Sonntag, 19. Dezember 2010

Jungendliche Höflichkeit aus der Hölle.

Er und ich trauen uns aus dem Haus, am Samstag Nachmittag, in der Weihnachtszeit. Wir wagen es sogar, Baden-Baden zu verlassen und machen uns auf den Weg nach Karlsruhe (sic! wir sind zwei ganz Wilde)...

Aber schon im Bus bereuen wir unsere wilde Entscheidung. Abgesehen davon, dass die 201 tradionell ein voller Bus ist, hat sich in diesem Bus eine Gruppe jugendlicher Gruselgestalten in Form vom 13jährigen eingenistet.

Um eines klarzustellen: Er und ich sind noch nicht so alt, dass wir wirklich Angst vor jungen Leuten hätten, auch wenn sie in allen möglichen bizarren Verkleidungen daherkommen, die es in unserer Jungend noch nicht gab. Abgesehen davon haben wir lang genug in B- N*****n gelebt, dass uns Pöbeleien im Bus nicht mehr schockieren können, genausowenig wie eine dumme Anmache, eine Beleidung oder gar eine mehr oder weniger sexuelle Belästigung. Damit können wir umgehen.

In Baden-Baden aber haben die jungen Leute etwas entwickelt, was erschreckender ist, als jede nächtliche Fahrt mit dem S-Bahn-: Höflichkeit!
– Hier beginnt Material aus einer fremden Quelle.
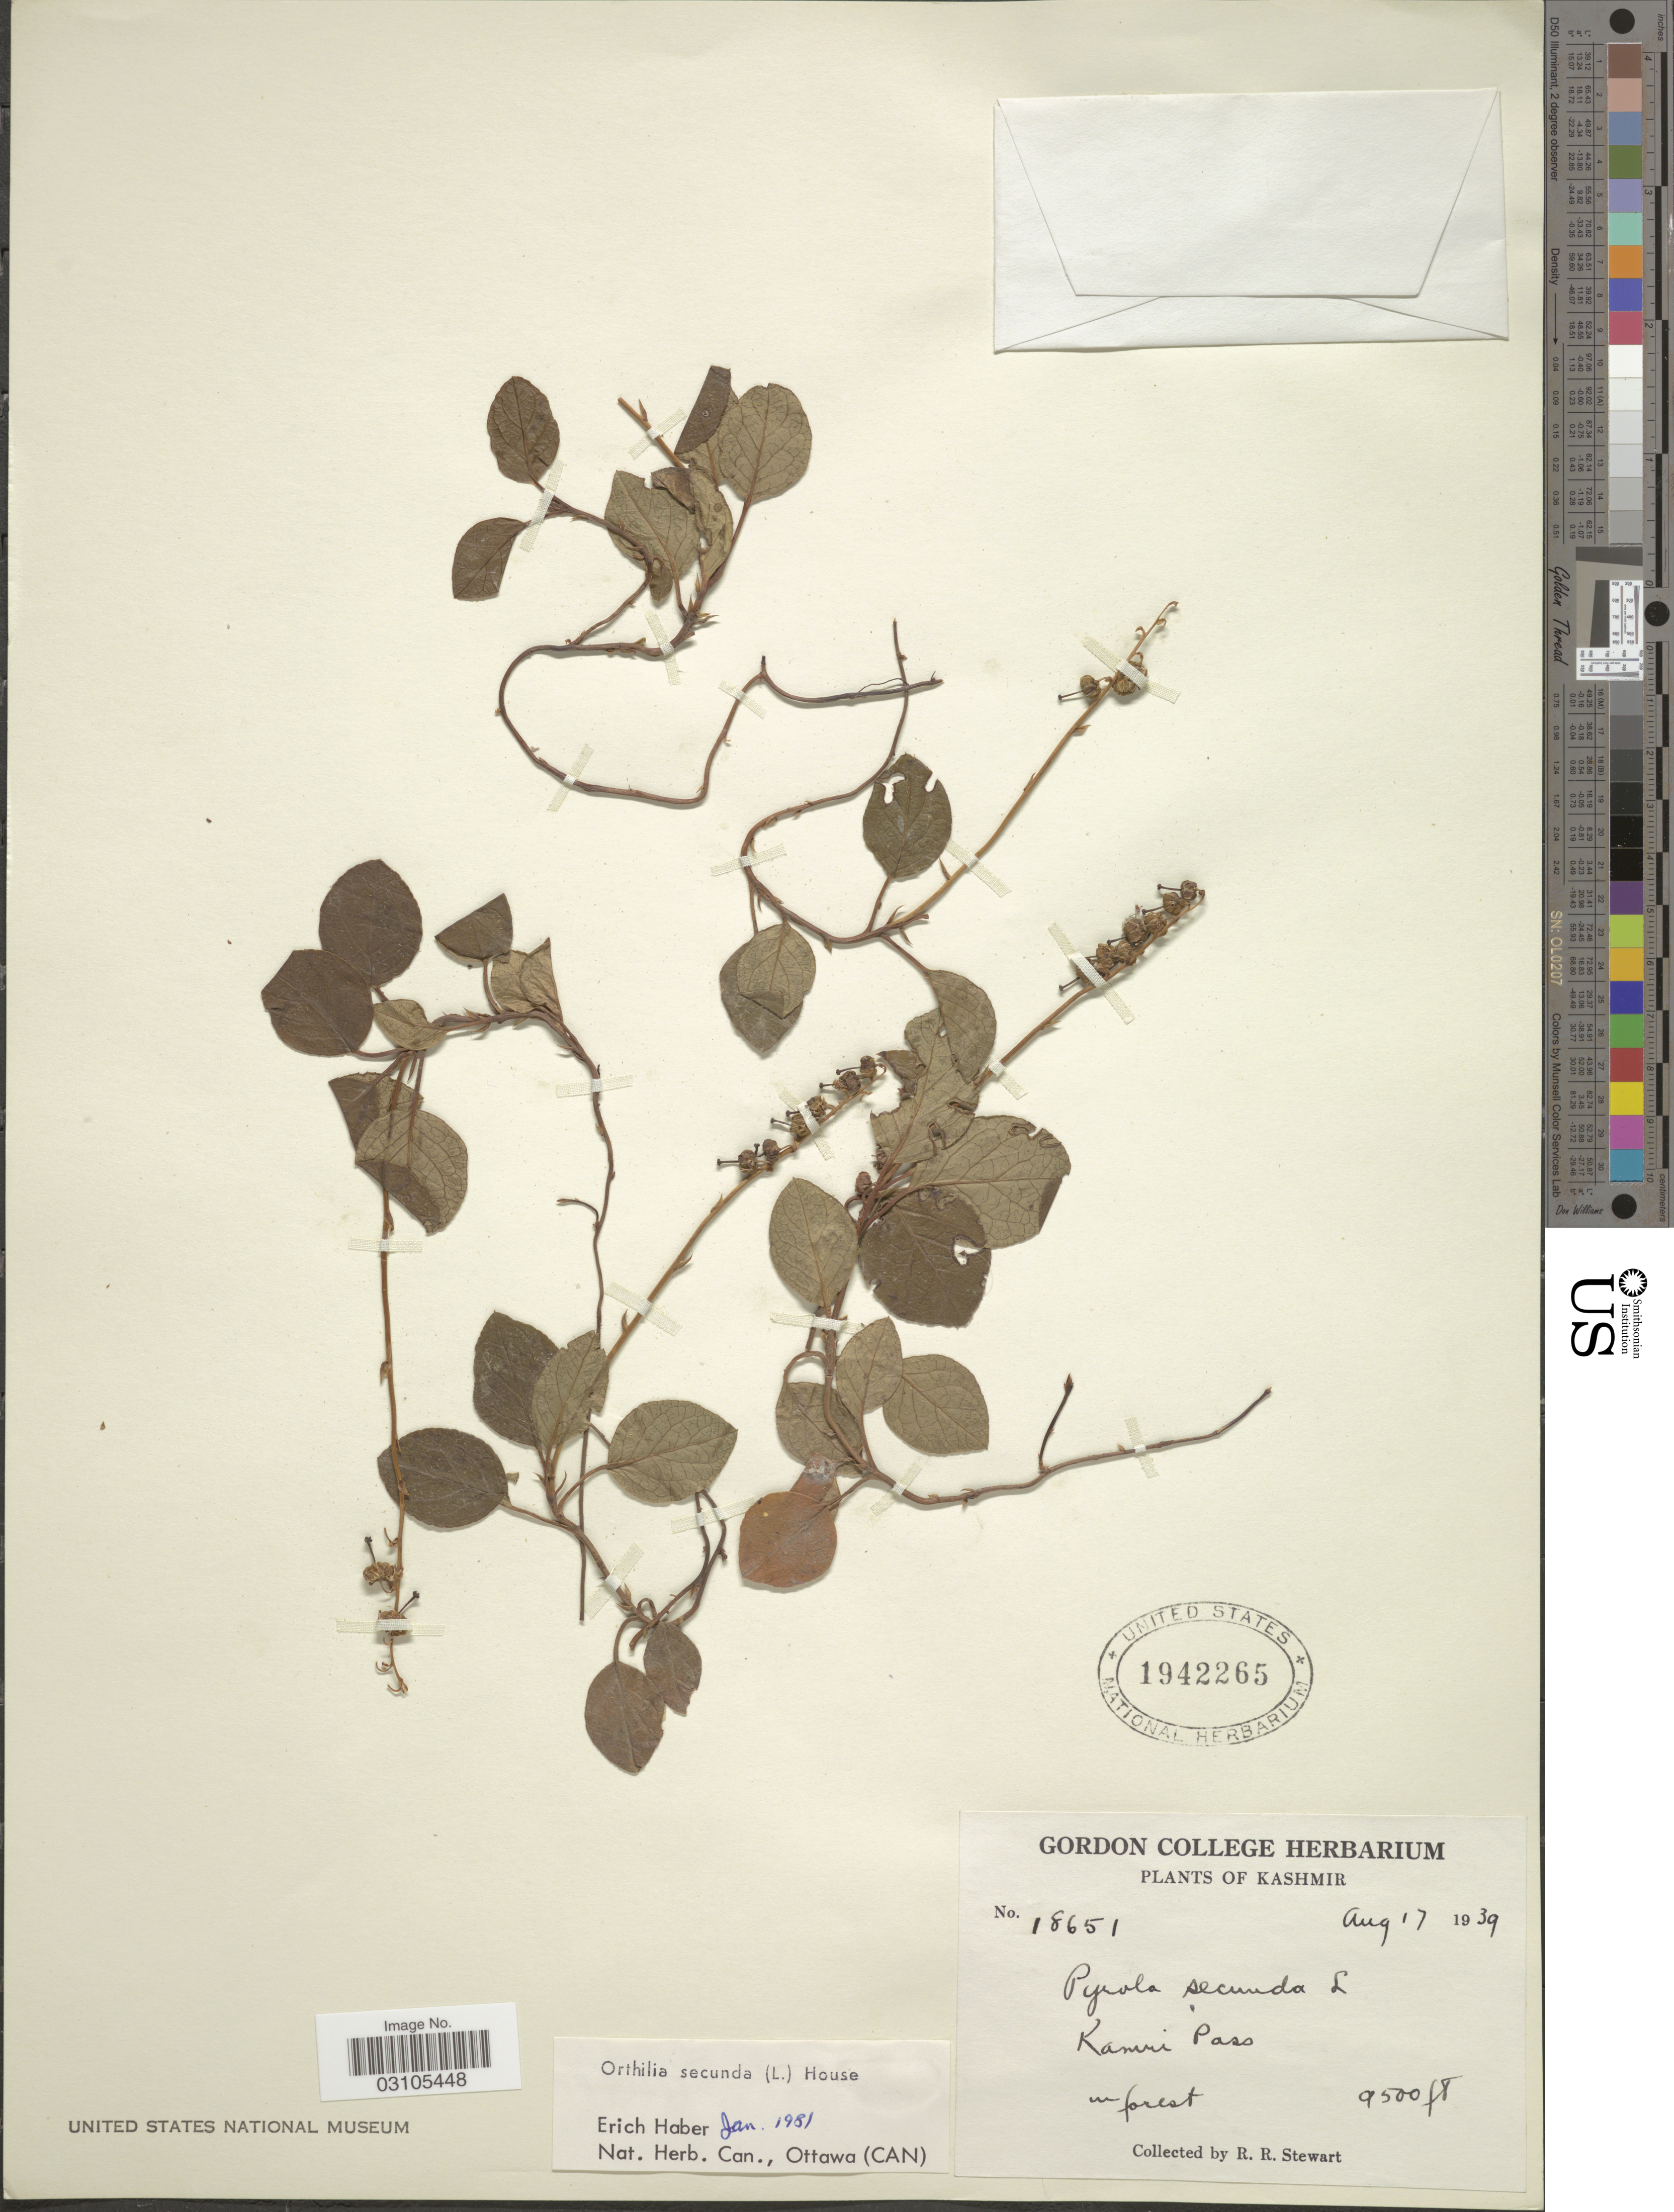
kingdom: Plantae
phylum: Tracheophyta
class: Magnoliopsida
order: Ericales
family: Ericaceae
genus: Orthilia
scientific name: Orthilia secunda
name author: (L.) House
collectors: R. Stewart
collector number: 18651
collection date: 1939-08-17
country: India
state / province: Jammu and Kashmir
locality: Kashmir. Kamri Pass.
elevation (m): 2896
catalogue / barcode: US 1942265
Ein Doppelplatz wird frei und er und ich steuern darauf zu, wir müssen ja noch bis zum Bahnhof durchhalten. Ich sitze schon, da dräng sich ein Stöpsel mit Sportjacke und -hose sowie Basecap vor ihn und fragt
Darf ich mich da hinsetzen?
Er ist ja ein höflicher Mann und bietet dem Jungen erstmal meinen Schoß an (Bitch! -.-). Das checkt der höfliche Boy gar nicht und Adrian setzt sich statt seiner auf meinen Schoß, der Junge neben uns. Adrians Rucksack legt er sich auf den Schoß, er will ja nicht, dass wir zu wenig Platz haben (...)

Vertraulich schwatzt der Junge mit uns.
Scheißvoll, ich kann echt nicht mehr stehen, Alter. Baden-Baden, echt [...]
So geht es weiter, immer mit diesem bizarren Tonfall beunruhigender Höflichkeit. Ich komm da nicht drauf klar. Die ganze Zeit musste ich mich zurückhalten, Adrians Rucksack festzuhalten.

Der beste Freund unseres minderjährigen Nebensitzers sieht aus wie ein als Gangster getarnter Nerd: Eine Brille, die seine Auge mehrfach vergrößert, dagegen aber weite Gangsta-Klamotten und eine ähnliche Attitude, wie unser Sitznachbar. Der ergeht sich plötzlich, immer noch schön höflich, in weiteren Verbrecherphantasien und zieht sich sein "Pali" über das Gesicht. Sein Nerd-Freund schaltet sich gleich ein:
Vorsicht, Alter. In Deutschland gibts nen Vermummungsgebot.
Ich weise ihn - ich bin ja auch höflich - nicht darauf hin, dass es nicht gerade ein Gebot ist, kann aber den Nerd in mir nicht ganz zurückhalten.
Das gilt aber nur auf Demonstrationen.
Besserwissen scheint zu helfen. Puh. Ich fühlte mich schon langsam wirklich bedroht von dieser penetranten Höflichkeit. Manchmal fühle ich mich einfach alt.